Unusually perhaps, at so early a part of my report, I would like to thank colleagues from across the Group for their efforts in 2007. In the midst of the unprecedented market dislocation, colleagues have adjusted plans, tightened controls further, communicated well and worked in a truly collegiate manner to see HBOS through the worst of the market disruption in 2007. It is arguably only at such times that you can truly assess the quality of the investment made in colleagues, and the business, over time. The Board has been hugely impressed with the way in which the entire HBOS team has responded.
Strategy
Recent market liquidity considerations do not affect our long-term strategy. Growing the UK businesses, targeted international growth, cost leadership, capital discipline and colleague development remain our five key measures. In the Chief Executive’s report that follows, Andy Hornby reviews our performance in 2007 on these measures.

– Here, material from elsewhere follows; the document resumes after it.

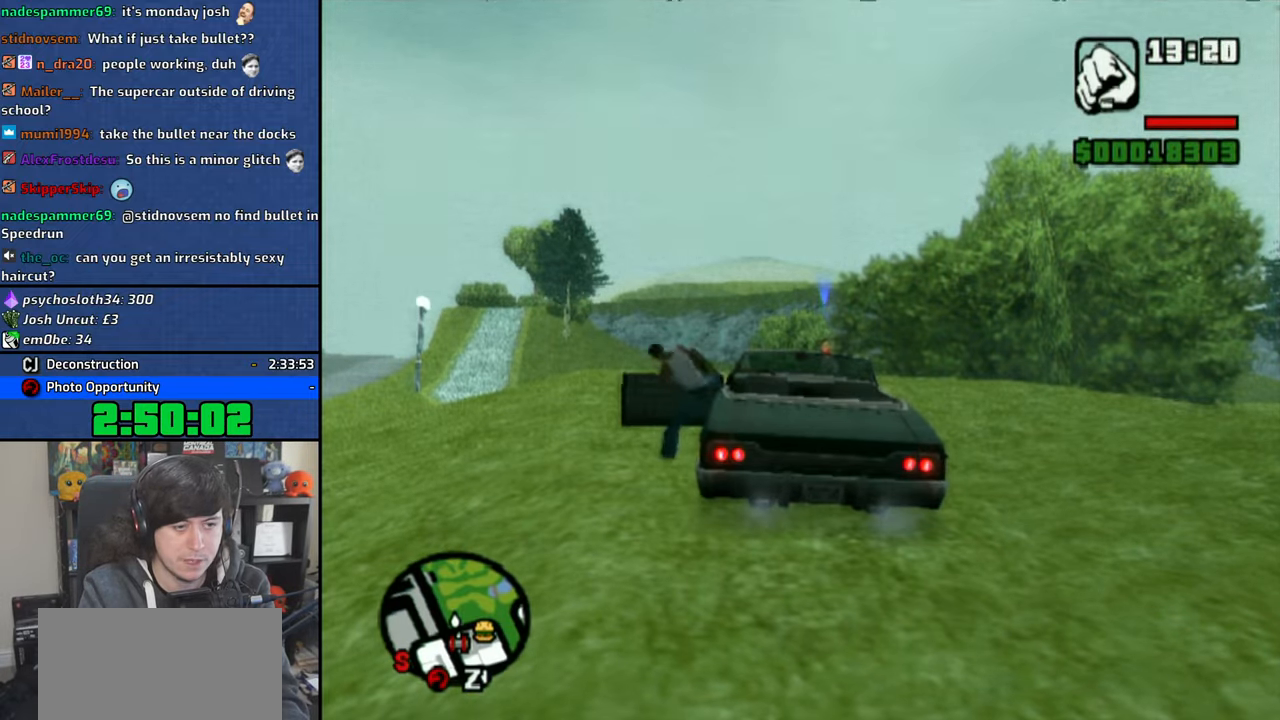
{"dt_ms": 500, "buttons": ["CROSS"], "left_stick": "up", "right_stick": "center", "button_events": [[66, "CROSS", "down"], [183, "CROSS", "up"], [233, "CROSS", "down"]]}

For 2008 we will continue to pay careful attention to the importance of both strong capital and strong liquidity and to size our balance sheet to the certainty of both. We are, I believe, rightly proud as a Board that we have been altering the risk profile of our liquidity requirements over the last four years, long before the current so-called liquidity crunch and without any external pressures from regulators or other shareholders but purely as part of being good custodians of your business. You may be quite sure that we will continue to bring to bear the same standards of rigour and financial conservatism as the business moves forward.
Shareholder feedback
This year’s independent audit of UK and international investor opinion again makes interesting reading. Investor feedback is currently focused on two large shifts in their views of the sector: a much higher emphasis on capital, liquidity and funding and a lower expectation for earnings growth, with concerns over risks to future earnings forecasts. Sentiment is dominated by the sector liquidity issues in the second half of 2007. Many an investor professes to be in a ‘wait and see’ mode until after the publication of the sector’s 2007 results and the clarity those should bring to the full earnings impact of a truly “annus horribilis”. The messages for us are that we should continue to keep focusing on what we do well, remaining conservative in our planning and decisive in our actions. This does not exclude the continuing imperative of constantly searching for where the growth will come from to continue the earnings momentum. Finally, as much a plea to the sector as to HBOS, investors make the point that in times of uncertainty, communication is vital and transparency is essential. On both we score well relatively but are nonetheless encouraged to do more.